La proposta annunciata dal MOVIMENTO
ROOSEVELT di un sit-in di solidarietà, il prossimo 4 Luglio, davanti all’Ambasciata
Greca di Roma, non è solo un omaggio dovuto alla Grecia da parte di cittadini
europei che alla matrice ellenica, così come a quella ebraico-cristiana,
riconoscono il ruolo fondante della civiltà occidentale. Una civiltà che, come
ogni altro aspetto della realtà, ha le sue ombre e le sue luci, ma che nel bene
e nel male ha introdotto su gran parte del pianeta il rispetto della libertà
umana e che ha lottato per l’avvento della democrazia, anche laddove le
istituzioni democratiche si siano rivelate soltanto formali e/o fonte di
corruzione pubblica e pubblici privilegi.
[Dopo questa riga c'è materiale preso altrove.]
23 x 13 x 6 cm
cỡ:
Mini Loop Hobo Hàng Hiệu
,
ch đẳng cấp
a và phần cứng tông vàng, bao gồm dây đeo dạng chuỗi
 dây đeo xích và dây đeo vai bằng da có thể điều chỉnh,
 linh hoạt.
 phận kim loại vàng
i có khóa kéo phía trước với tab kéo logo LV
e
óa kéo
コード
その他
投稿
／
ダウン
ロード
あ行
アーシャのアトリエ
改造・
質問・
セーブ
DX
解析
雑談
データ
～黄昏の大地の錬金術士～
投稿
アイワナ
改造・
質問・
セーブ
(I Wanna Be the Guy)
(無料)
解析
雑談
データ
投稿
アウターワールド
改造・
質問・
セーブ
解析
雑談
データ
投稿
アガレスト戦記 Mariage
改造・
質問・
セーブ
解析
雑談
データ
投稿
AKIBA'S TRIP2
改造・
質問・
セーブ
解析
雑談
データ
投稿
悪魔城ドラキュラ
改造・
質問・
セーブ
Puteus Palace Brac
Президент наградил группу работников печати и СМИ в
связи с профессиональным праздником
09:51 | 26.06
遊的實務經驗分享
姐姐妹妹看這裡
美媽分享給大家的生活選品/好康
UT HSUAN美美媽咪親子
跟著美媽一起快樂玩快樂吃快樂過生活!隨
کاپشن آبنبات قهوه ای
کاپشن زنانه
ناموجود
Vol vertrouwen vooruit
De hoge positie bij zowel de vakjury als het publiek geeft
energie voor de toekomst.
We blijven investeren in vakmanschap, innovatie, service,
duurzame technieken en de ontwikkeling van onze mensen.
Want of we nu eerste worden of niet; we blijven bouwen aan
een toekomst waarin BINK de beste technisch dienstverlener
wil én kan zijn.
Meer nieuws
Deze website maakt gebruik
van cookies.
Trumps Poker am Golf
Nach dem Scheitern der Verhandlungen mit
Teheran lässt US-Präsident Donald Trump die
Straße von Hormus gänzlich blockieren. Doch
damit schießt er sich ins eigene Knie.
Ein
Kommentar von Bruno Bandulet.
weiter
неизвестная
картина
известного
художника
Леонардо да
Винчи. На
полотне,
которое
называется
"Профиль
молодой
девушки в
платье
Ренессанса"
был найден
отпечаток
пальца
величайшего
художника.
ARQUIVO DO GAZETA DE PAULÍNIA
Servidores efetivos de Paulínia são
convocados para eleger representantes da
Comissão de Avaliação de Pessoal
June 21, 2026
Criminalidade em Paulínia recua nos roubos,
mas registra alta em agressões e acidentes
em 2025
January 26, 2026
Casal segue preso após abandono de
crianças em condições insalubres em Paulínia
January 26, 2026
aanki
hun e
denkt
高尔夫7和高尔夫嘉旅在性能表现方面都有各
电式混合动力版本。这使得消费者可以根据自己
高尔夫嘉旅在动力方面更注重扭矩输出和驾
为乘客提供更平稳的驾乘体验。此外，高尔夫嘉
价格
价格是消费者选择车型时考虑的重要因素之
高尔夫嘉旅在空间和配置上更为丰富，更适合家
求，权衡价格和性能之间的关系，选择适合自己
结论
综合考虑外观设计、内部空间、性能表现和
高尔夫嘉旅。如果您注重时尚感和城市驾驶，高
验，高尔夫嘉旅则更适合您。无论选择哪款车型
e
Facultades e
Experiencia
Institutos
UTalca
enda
È soprattutto la consapevolezza che con la
Grecia fuori dal vecchio continente, di là di mere questioni di contabilità e
di economia, non avrebbe più senso parlare di Unità Europea. È un modo per
ribadire il diritto alla vita, alla libertà e alla felicità dei cittadini
ellenici, in quanto cittadini europei e del mondo intero.
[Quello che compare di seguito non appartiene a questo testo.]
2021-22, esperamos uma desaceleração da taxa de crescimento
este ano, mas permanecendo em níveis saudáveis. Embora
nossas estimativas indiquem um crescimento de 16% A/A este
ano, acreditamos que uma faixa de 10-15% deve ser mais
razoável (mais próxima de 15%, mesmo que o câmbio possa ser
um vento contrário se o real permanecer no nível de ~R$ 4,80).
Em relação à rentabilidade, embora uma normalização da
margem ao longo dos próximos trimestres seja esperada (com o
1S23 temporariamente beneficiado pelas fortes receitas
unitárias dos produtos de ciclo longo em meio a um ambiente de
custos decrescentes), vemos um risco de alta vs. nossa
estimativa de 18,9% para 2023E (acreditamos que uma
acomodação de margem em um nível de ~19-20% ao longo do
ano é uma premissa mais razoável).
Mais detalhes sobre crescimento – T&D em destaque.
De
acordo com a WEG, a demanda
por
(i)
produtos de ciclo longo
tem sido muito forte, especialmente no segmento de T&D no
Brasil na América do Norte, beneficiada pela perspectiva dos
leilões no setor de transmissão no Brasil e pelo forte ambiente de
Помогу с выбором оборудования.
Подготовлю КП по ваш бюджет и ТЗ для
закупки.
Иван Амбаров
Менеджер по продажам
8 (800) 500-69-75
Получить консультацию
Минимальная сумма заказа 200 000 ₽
Non a caso la data prescelta per il sit-in è
il 4 Luglio, l’Independence Day, la ricorrenza della proclamazione di
indipendenza di tredici colonie americane del 4 Luglio 1776 [Virginia,
Maryland, Massachusetts, Rhode Island, New Hampshire, Connecticut, North
Carolina, South Carolina, New York, New Jersey, Pennsylvania, Delaware e
Georgia], con la rivendicazione del diritto dei popoli all’autodeterminazione,
l’affermazione della sovranità popolare, nonché dei diritti inalienabili di
ogni essere umano, tra i quali appunto la vita, la libertà, il perseguimento della
felicità.
Non è solo la memoria del passato più o meno
lontano che dovrebbe mobilitare gli iscritti di MR, di qualsiasi movimento,
partito politico o semplicemente di liberi cittadini, davanti all’Ambasciata
Greca di Roma nella notte del 4 Luglio. È soprattutto la consapevolezza del
presente.
Per quanto non si possa negare la
responsabilità dei precedenti governi greci nel gestire la cosa pubblica,
favorendo di fatto la corruzione e i privilegi a danno del popolo greco [Così
come del resto è avvenuto in Italia e altrove], non si può non riconoscere che
il regime di austerità che BCE e istituzioni oligarchiche europee hanno imposto
alla Grecia, hanno finito per affossarla definitivamente. I tagli di pensioni e
stipendi, il licenziamento di oltre trentamila impiegati pubblici, la riduzione
del costo della manodopera e l’introduzione di nuove tasse, non solo non hanno
apportato benefici all’economia greca e al debito pubblico nazionale, ma hanno
distrutto quasi completamente la prima e aumentato di oltre il 25% il secondo,
con la disoccupazione salita al 28% e quella giovanile al 60% della
popolazione.
Ben altrimenti
l’Europa e il resto del mondo trattarono la questione del debito tedesco nel
1953. Il debito della Germania risaliva agli anni
che avevano preceduto e poi seguito la prima guerra mondiale, comprendeva
inoltre i debiti contratti dopo la terribile seconda guerra, scatenata dalla
barbarie nazista, vuoi per ricostruire il paese, vuoi per far fronte in minima
parte ai danni di guerra provocati altrove. L’accordo di Londra del 27 Febbraio
1953 cancellò metà del debito e concesse di pagare l’altra metà solo a
condizione che l’economia tedesca registrasse negli anni una plusvalenza commerciale.
In caso di deficit, cioè, non sarebbe
stato rimborsato alcun debito!
Ben diversamente l’Unione Europea trattò la
questione della riunificazione della Germania. “Chi ha pagato il conto dell’unità tedesca?”, ci si chiede in un
articolo del Corriere della Sera del non lontano 8 Agosto 2012. Per far fronte
al dislivello economico esistente tra Germania Est e Germania Ovest, i tedeschi
spesero 1400 miliardi di marchi. Ciò fu possibile grazie al sostegno politico
ed economico dell’Unione, che pagò ugualmente un prezzo alto e che progettò a
breve scadenza, complice ingenua e interessata anche la Francia, l’introduzione
dell’euro a esclusivo vantaggio, come è sotto gli occhi di tutti, della
Germania unificata e della finanza internazionale.